GIVEN TASK =
Copy every line of the items below word for word, with each field name and its value unchanged.

DATA ROWS =
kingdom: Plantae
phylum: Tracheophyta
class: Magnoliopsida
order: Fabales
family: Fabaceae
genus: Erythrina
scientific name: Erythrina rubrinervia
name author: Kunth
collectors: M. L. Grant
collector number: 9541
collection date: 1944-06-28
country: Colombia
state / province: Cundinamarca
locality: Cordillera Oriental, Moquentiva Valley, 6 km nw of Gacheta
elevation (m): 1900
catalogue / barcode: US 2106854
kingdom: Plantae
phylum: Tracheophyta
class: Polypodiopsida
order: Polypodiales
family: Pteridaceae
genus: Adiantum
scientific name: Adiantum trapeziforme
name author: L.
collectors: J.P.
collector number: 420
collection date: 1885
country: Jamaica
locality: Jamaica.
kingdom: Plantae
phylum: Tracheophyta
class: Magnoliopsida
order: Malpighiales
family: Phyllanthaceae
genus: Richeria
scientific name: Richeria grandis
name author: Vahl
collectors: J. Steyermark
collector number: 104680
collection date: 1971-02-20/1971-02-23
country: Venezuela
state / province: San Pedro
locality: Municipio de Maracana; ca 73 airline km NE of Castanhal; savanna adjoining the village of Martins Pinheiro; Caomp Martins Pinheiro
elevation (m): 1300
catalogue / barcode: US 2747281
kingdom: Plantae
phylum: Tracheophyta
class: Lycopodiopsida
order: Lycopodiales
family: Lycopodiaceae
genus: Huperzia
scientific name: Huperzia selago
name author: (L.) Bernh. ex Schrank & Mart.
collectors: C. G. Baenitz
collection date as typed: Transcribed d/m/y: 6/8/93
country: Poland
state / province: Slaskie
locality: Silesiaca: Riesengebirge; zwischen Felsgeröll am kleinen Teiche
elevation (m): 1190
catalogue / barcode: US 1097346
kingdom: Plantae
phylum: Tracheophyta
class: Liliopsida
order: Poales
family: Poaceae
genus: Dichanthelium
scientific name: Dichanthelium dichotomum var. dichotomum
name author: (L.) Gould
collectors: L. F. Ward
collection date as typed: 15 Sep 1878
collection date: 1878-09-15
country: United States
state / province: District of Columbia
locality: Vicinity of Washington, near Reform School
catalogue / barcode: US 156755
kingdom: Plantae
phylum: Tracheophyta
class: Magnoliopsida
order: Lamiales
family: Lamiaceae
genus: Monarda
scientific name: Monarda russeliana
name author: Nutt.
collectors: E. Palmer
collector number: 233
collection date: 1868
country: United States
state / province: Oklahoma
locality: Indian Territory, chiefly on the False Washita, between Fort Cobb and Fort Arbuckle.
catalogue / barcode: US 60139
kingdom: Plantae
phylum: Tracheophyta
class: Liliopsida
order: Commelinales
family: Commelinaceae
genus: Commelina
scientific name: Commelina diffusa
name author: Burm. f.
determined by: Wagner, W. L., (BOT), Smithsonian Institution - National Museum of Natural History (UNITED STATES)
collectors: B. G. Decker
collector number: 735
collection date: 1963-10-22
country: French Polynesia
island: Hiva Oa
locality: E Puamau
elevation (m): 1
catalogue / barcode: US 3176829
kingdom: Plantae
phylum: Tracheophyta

EXERCISE RESULT =
kingdom: Plantae
phylum: Tracheophyta
class: Magnoliopsida
order: Fabales
family: Fabaceae
genus: Erythrina
scientific name: Erythrina rubrinervia
name author: Kunth
collectors: M. L. Grant
collector number: 9541
collection date: 1944-06-28
country: Colombia
state / province: Cundinamarca
locality: Cordillera Oriental, Moquentiva Valley, 6 km nw of Gacheta
elevation (m): 1900
catalogue / barcode: US 2106854
kingdom: Plantae
phylum: Tracheophyta
class: Polypodiopsida
order: Polypodiales
family: Pteridaceae
genus: Adiantum
scientific name: Adiantum trapeziforme
name author: L.
collectors: J.P.
collector number: 420
collection date: 1885
country: Jamaica
locality: Jamaica.
kingdom: Plantae
phylum: Tracheophyta
class: Magnoliopsida
order: Malpighiales
family: Phyllanthaceae
genus: Richeria
scientific name: Richeria grandis
name author: Vahl
collectors: J. Steyermark
collector number: 104680
collection date: 1971-02-20/1971-02-23
country: Venezuela
state / province: San Pedro
locality: Municipio de Maracana; ca 73 airline km NE of Castanhal; savanna adjoining the village of Martins Pinheiro; Caomp Martins Pinheiro
elevation (m): 1300
catalogue / barcode: US 2747281
kingdom: Plantae
phylum: Tracheophyta
class: Lycopodiopsida
order: Lycopodiales
family: Lycopodiaceae
genus: Huperzia
scientific name: Huperzia selago
name author: (L.) Bernh. ex Schrank & Mart.
collectors: C. G. Baenitz
collection date as typed: Transcribed d/m/y: 6/8/93
country: Poland
state / province: Slaskie
locality: Silesiaca: Riesengebirge; zwischen Felsgeröll am kleinen Teiche
elevation (m): 1190
catalogue / barcode: US 1097346
kingdom: Plantae
phylum: Tracheophyta
class: Liliopsida
order: Poales
family: Poaceae
genus: Dichanthelium
scientific name: Dichanthelium dichotomum var. dichotomum
name author: (L.) Gould
collectors: L. F. Ward
collection date as typed: 15 Sep 1878
collection date: 1878-09-15
country: United States
state / province: District of Columbia
locality: Vicinity of Washington, near Reform School
catalogue / barcode: US 156755
kingdom: Plantae
phylum: Tracheophyta
class: Magnoliopsida
order: Lamiales
family: Lamiaceae
genus: Monarda
scientific name: Monarda russeliana
name author: Nutt.
collectors: E. Palmer
collector number: 233
collection date: 1868
country: United States
state / province: Oklahoma
locality: Indian Territory, chiefly on the False Washita, between Fort Cobb and Fort Arbuckle.
catalogue / barcode: US 60139
kingdom: Plantae
phylum: Tracheophyta
class: Liliopsida
order: Commelinales
family: Commelinaceae
genus: Commelina
scientific name: Commelina diffusa
name author: Burm. f.
determined by: Wagner, W. L., (BOT), Smithsonian Institution - National Museum of Natural History (UNITED STATES)
collectors: B. G. Decker
collector number: 735
collection date: 1963-10-22
country: French Polynesia
island: Hiva Oa
locality: E Puamau
elevation (m): 1
catalogue / barcode: US 3176829
kingdom: Plantae
phylum: Tracheophyta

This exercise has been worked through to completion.